- [HOW TO COMPLETE THIS TASK]:
The copy you return should hold only the lines from the top of the data below through the line with "Pour recevoir", each duplicated exactly and with no pictures.

(Data items)
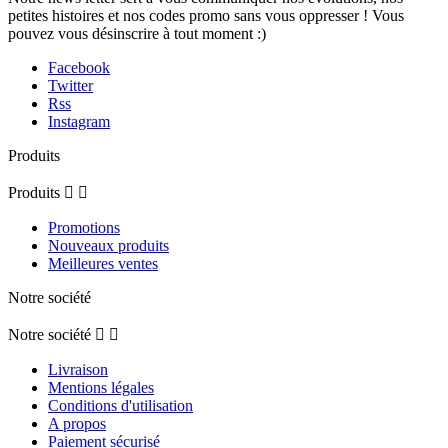
petites histoires et nos codes promo sans vous oppresser ! Vous
pouvez vous désinscrire à tout moment :)
Facebook
Twitter
Rss
Instagram
Produits
Produits


Promotions
Nouveaux produits
Meilleures ventes
Notre société
Notre société


Livraison
Mentions légales
Conditions d'utilisation
A propos
Paiement sécurisé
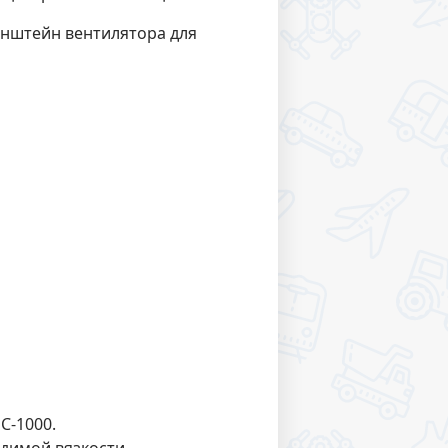
онштейн вентилятора для
С-1000.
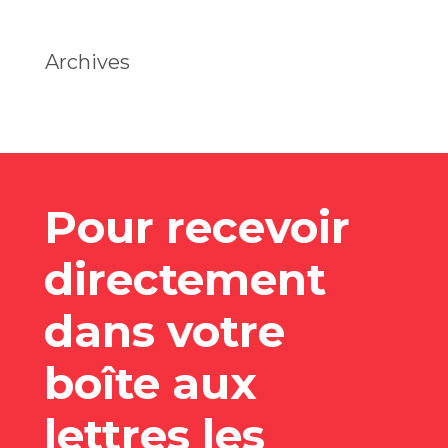
Archives
Pour recevoir
directement
dans votre
boîte aux
lettres les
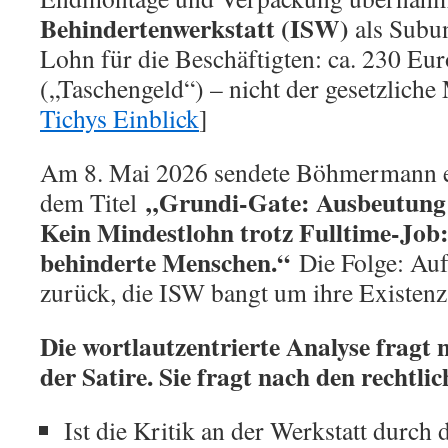
Behindertenwerkstatt (ISW)
als Subu
Lohn für die Beschäftigten: ca. 230 Eu
(„Taschengeld“) – nicht der gesetzliche
Tichys Einblick
]
Am 8. Mai 2026 sendete Böhmermann ei
„Grundi-Gate: Ausbeutung
dem Titel
Kein Mindestlohn trotz Fulltime-Job
behinderte Menschen.“
Die Folge: Auf
zurück, die ISW bangt um ihre Existenz
Die wortlautzentrierte Analyse fragt 
der Satire. Sie fragt nach den rechtl
Ist die Kritik an der Werkstatt durch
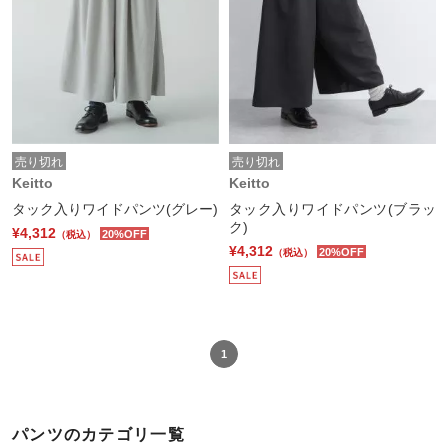
売り切れ
売り切れ
Keitto
Keitto
タック入りワイドパンツ(グレー)
タック入りワイドパンツ(ブラッ
ク)
¥4,312
20%OFF
（税込）
¥4,312
20%OFF
（税込）
1
パンツのカテゴリ一覧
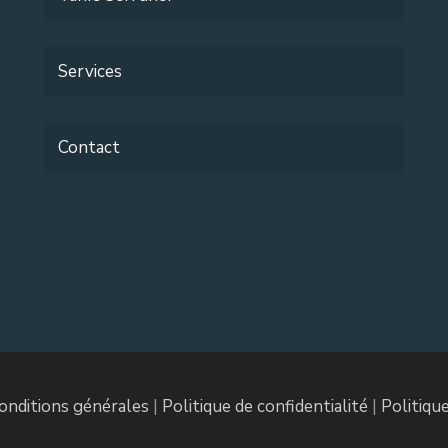
Services
Contact
onditions générales
|
Politique de confidentialité
|
Politiqu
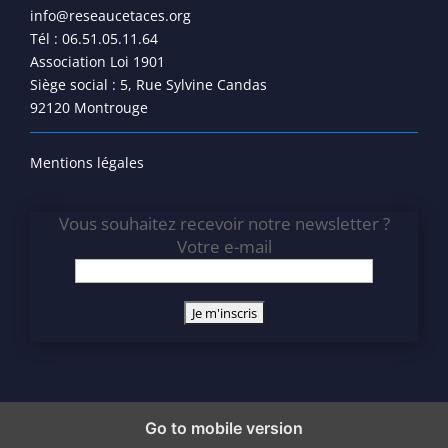
info@reseaucetaces.org
Tél : 06.51.05.11.64
Association Loi 1901
Siège social : 5, Rue Sylvine Candas
92120 Montrouge
Mentions légales
Vous souhaitez recevoir notre newsletter ?
Votre e-mail
Go to mobile version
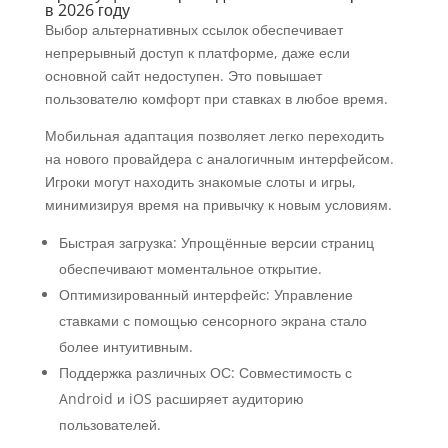
в 2026 году
Выбор альтернативных ссылок обеспечивает
непрерывный доступ к платформе, даже если
основной сайт недоступен. Это повышает
пользователю комфорт при ставках в любое время.
Мобильная адаптация позволяет легко переходить
на нового провайдера с аналогичным интерфейсом.
Игроки могут находить знакомые слоты и игры,
минимизируя время на привычку к новым условиям.
Быстрая загрузка: Упрощённые версии страниц
обеспечивают моментальное открытие.
Оптимизированный интерфейс: Управление
ставками с помощью сенсорного экрана стало
более интуитивным.
Поддержка различных ОС: Совместимость с
Android и iOS расширяет аудиторию
пользователей.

- [PROBLEM SOLUTION]:
petites histoires et nos codes promo sans vous oppresser ! Vous
pouvez vous désinscrire à tout moment :)
Facebook
Twitter
Rss
Instagram
Produits
Produits


Promotions
Nouveaux produits
Meilleures ventes
Notre société
Notre société


Livraison
Mentions légales
Conditions d'utilisation
A propos
Paiement sécurisé
онштейн вентилятора для
С-1000.
Archives
Pour recevoir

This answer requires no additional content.